Вся эта история с идеей брата поехать учиться, начинала мне не нравиться. Слишком скупо и односложно сообщал о себе Леха, как-то отстраненно, не по-родственному. Такого никогда не было. Получается, я совсем не знал своего брата, его необязательность, непунктуальность, не…. Слишком много «не». Так быть не может. Я верил в него, но, наверное, не достаточно, раз, за разом ставя во главу угла глобальные нравственные задачи, мысленно разговаривал с ним, задавая брату не вполне уместные вопросы. Такая постановка должна была показать скрытую истинность мыслей, суждений, оправданий, в конце концов. Но беда моя была в том, что ответы брата создавались и конструировались в моей голове. Это как игра в шахматы в одиночестве. Ведь, за брата отвечал я. Что – то не складывалось, диалога не получалось, так как я отвечал так, как хотел я сам. Получился полный цугцванг, как сказал бы перворазрядник – шахматист.

По иному смотрела на все происходящие события мама.
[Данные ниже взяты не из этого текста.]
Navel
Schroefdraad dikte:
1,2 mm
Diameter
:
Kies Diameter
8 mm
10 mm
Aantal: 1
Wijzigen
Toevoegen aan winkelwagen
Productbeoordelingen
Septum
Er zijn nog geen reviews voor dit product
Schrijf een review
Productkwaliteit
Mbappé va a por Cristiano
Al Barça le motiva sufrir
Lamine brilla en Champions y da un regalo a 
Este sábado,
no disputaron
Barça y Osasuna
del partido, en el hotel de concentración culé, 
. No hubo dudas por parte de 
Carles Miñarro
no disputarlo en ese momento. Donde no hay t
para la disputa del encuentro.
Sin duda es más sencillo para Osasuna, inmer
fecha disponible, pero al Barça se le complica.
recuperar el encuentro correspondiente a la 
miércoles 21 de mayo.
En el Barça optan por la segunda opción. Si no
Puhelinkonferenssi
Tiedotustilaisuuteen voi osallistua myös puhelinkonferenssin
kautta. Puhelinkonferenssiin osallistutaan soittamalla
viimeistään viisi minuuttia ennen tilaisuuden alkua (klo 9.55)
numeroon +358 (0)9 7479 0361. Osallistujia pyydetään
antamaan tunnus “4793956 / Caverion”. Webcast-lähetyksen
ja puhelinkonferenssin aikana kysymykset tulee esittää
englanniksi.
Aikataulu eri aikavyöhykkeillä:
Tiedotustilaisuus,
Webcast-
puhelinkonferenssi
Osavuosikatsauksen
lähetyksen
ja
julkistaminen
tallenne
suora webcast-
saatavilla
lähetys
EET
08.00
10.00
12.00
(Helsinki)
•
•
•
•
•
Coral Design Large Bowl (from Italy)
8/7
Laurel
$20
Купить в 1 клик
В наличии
Будучи мудрой женщиной, и главным архетипом в моей жизни, и в жизни моего брата, (это я прочел в одной редкой книжке), она рассуждала с позиции любящего своих детей человека. Ее не устраивали призрачные нравственные дилеммы на тему слабого характера, трусости, криминальной подоплеки, посылов элементарной человеческой лени. Всего три слова, напечатанные в телеграмме, удовлетворяли ее полностью, если само материнское сердце не выражало скрытой тревоги.

Однажды зимой, перед самым Новым годом, я вышел на двор, рано утром, что-бы набрать дров для печки. Всю ночь падал густой снег, весь двор занесло белоснежным покрывалом. Пришлось взять в руки деревянную лопату и подготовить дорожки для ходьбы, от дверей дома к калитке, затем, к курятнику, немного свободного места в районе поленницы. Работалось легко, свежий морозный воздух вскружил мне голову, и тропинки выдались на славу. Разгоряченный от работы, я набросал на руку несколько крупных поленьев и зашел в дом.
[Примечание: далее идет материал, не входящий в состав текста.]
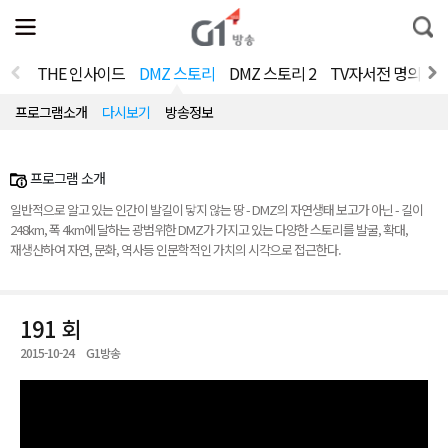
전
제
통
체
보
합
메
검
뉴
색
THE 인사이드
DMZ 스토리
DMZ 스토리 2
TV자서전 명의 V2.
열
기
프로그램소개
다시보기
방송정보
프로그램 소개
일반적으로 알고 있는 인간이 발길이 닿지 않는 땅 - DMZ의 자연생태 보고가 아닌 - 길이
248km, 폭 4km에 달하는 광범위한 DMZ가 가지고 있는 다양한 스토리를 발굴, 확대,
재생산하여 자연, 문화, 역사등 인문학적인 가치의 시각으로 접근한다.
191 회
2015-10-24
G1방송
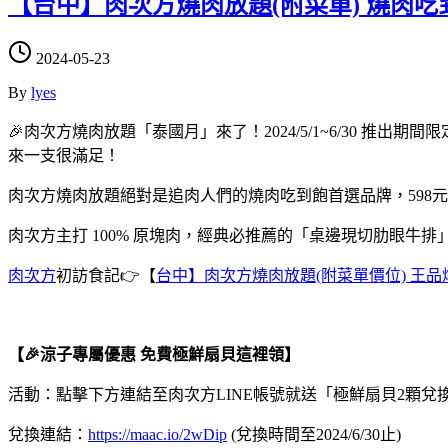
【台中】肉次方燒肉放題(附菜單) 燒肉
2024-05-23
By
lyes
🎉肉次方燒肉放題「泰國月」來了！2024/5/1~6/30
來一支很滿足！
肉次方燒肉放題絕對是追肉人們的燒肉吃到飽首選品牌，598
肉次方主打 100% 原塊肉，經典必推薦的「桌邊現切肋眼牛
肉次方
初訪食記👉【
台中】肉次方燒肉放題(附菜單價位) 王
【🎉涼子專屬優惠 免費極鮮扇貝這裡領】
活動：點擊下方連結至肉次方LINE帳號就送「極鮮扇貝2顆兌
兌換連結：
https://maac.io/2wDip
(兌換時間至2024/6/30止)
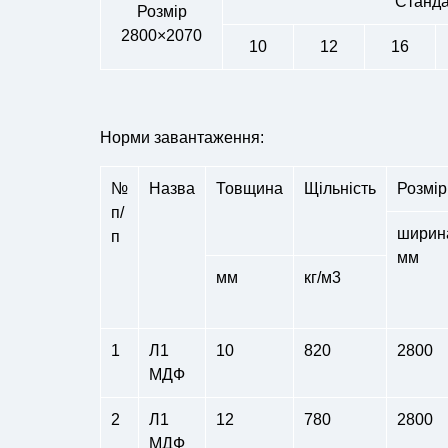
Станда
Розмір
2800×2070
10
12
16
Норми завантаження:
№
Назва
Товщина
Щільність
Розмір
п/
ширин
п
мм
мм
кг/м3
1
Л1
10
820
2800
МДФ
2
Л1
12
780
2800
МДФ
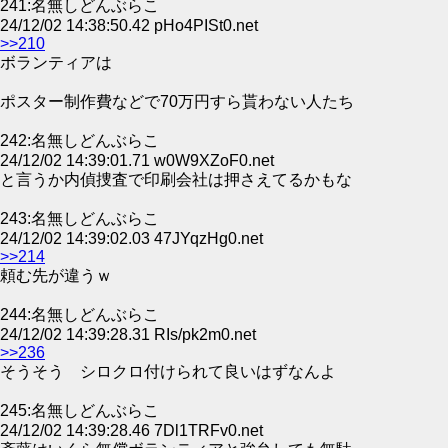
241:名無しどんぶらこ
24/12/02 14:38:50.42 pHo4PISt0.net
>>210
ボランティアは
ポスター制作費などで70万円すら貰わない人たち
242:名無しどんぶらこ
24/12/02 14:39:01.71 w0W9XZoF0.net
と言うか内偵捜査で印刷会社は押さえてるかもな
243:名無しどんぶらこ
24/12/02 14:39:02.03 47JYqzHg0.net
>>214
頼む先が違うｗ
244:名無しどんぶらこ
24/12/02 14:39:28.31 RIs/pk2m0.net
>>236
そうそう シロクロ付けられて良いはずなんよ
245:名無しどんぶらこ
24/12/02 14:39:28.46 7Dl1TRFv0.net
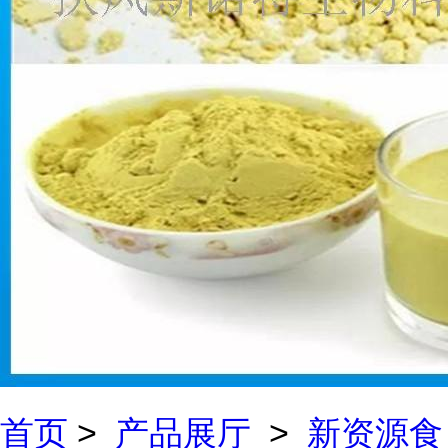
首页
>
产品展厅
>
新资源食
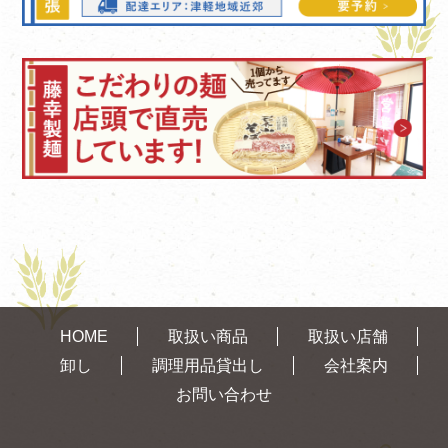
HOME
取扱い商品
取扱い店舗
卸し
調理用品貸出し
会社案内
お問い合わせ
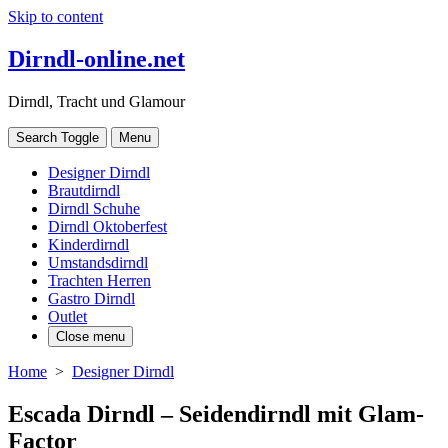
Skip to content
Dirndl-online.net
Dirndl, Tracht und Glamour
Search Toggle
Menu
Designer Dirndl
Brautdirndl
Dirndl Schuhe
Dirndl Oktoberfest
Kinderdirndl
Umstandsdirndl
Trachten Herren
Gastro Dirndl
Outlet
Close menu
Home
>
Designer Dirndl
Escada Dirndl – Seidendirndl mit Glam-
Factor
Дрова в печи легонько потрескивали. Я положил на пол поленья, снял свою овчинную тужурку зашел в гостиную. В большой комнате было тепло, в воздухе витал едва уловимый запах древесного дыма, мама сидела за столом и читала Комсомольскую правду. Кот Васька, устроился на соседнем стуле, подобрав лапы под себя, и дремал, вблизи своей хозяйки. Мама оторвала взгляд от печатного издания и посмотрела на меня.

 

– А на дворе снега намело… выше крыши!

– Ну, прямо таки и выше…

– Почти…

Мама тепло засмеялась.

– Пора елку наряжать.

– — Так я это, пойду в лес, да срублю…

– Зачем? Сережа, иди в наш, местный клуб. Там баба Маша, техничка, елку тебе выдаст.

– И все? Вот так, просто? Без всякой романтики?
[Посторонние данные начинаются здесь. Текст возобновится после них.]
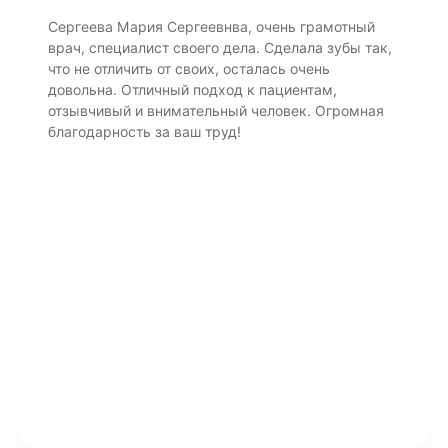
Сергеева Мария Сергеевнва, очень грамотный
врач, специалист своего дела. Сделала зубы так,
что не отличить от своих, осталась очень
довольна. Отличный подход к пациентам,
отзывчивый и внимательный человек. Огромная
благодарность за ваш труд!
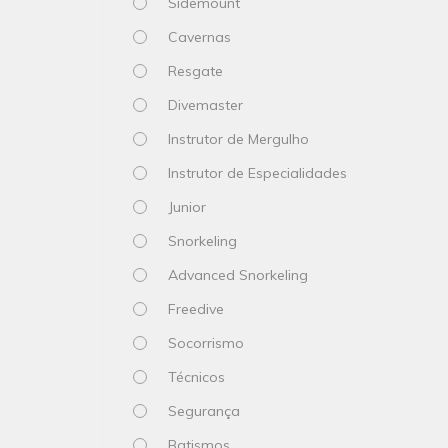
Sidemount
Cavernas
Resgate
Divemaster
Instrutor de Mergulho
Instrutor de Especialidades
Junior
Snorkeling
Advanced Snorkeling
Freedive
Socorrismo
Técnicos
Segurança
Batismos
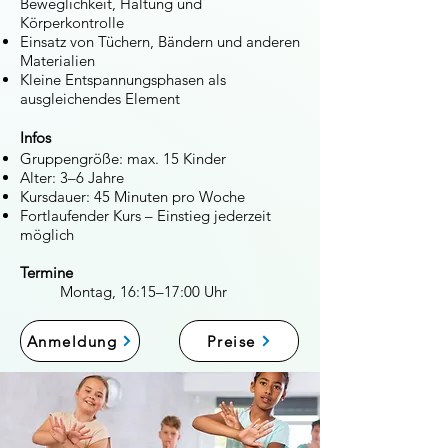
Beweglichkeit, Haltung und
Körperkontrolle
Einsatz von Tüchern, Bändern und anderen
Materialien
Kleine Entspannungsphasen als
ausgleichendes Element
Infos
Gruppengröße: max. 15 Kinder
Alter: 3–6 Jahre
Kursdauer: 45 Minuten pro Woche
Fortlaufender Kurs – Einstieg jederzeit
möglich
Termine
Montag, 16:15–17:00 Uhr
Anmeldung
Preise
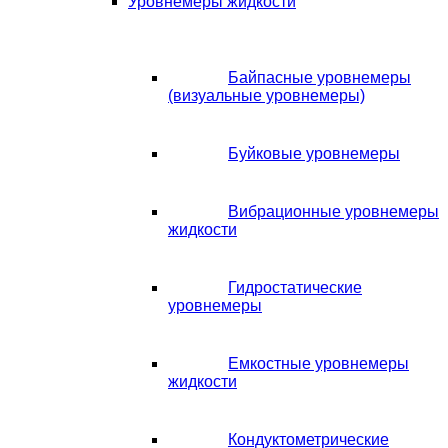
Уровнемеры жидкости
Байпасные уровнемеры
(визуальные уровнемеры)
Буйковые уровнемеры
Вибрационные уровнемеры
жидкости
Гидростатические
уровнемеры
Емкостные уровнемеры
жидкости
Кондуктометрические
Васька, в полудреме, мяукнул.

– Слышишь, что кот говорит? Никакой романтики…. За исключением деда Мороза. Который уже приготовил тебе подарок!

– Ма, какой дед Мороз?

Разговор мне нравился. Мама приготовила подарок, и я приготовил подарок для нее тоже. Это был флакончик духов латвийской фирмы «Дзинтарас», с ароматом лаванды. Она, будет очень рада, моя мама. А что Алексей? Когда мама сказала, что приготовила для меня подарок, разве она не позаботилась о своем младшем сыне? Как это было, в прежние годы, радостно, весело, можно сказать, с огоньком. Все дарили друг другу подарки, садились за праздничный стол, смеялись и шутили, вспоминая события прошедших дней, загадывали желаний на будущее, записывали их на бумажках и прятали меж ветвей новогодней елки, установленной в зале.

Мама, наверняка, приготовила подарок и для Алексея, только он не приедет на новогодние праздники, она это чувствовала, поэтому и говорила про все в единственном числе. Мне хотелось подбодрить ее, молвить доброе слово, обнадежить, и я сказал:

– Может, еще и Алексей приедет. Вот будет сюрприз! Всем сюрпризам сюрприз.

Как когда-то, летом, мы так удивились яркой комете, упавшей с неба, прямо нам под ноги.

– Дай бог…

Ну вот, она заговорила о боге, хотя его существование и не доказано наукой. О нем вспоминают в трудные времена. Вот перезимуем, встретим весну, засеем поля пшеницей, тогда возьму отпуск, и махну в Москву. Ох, и надеру я уши своему младшему братишке.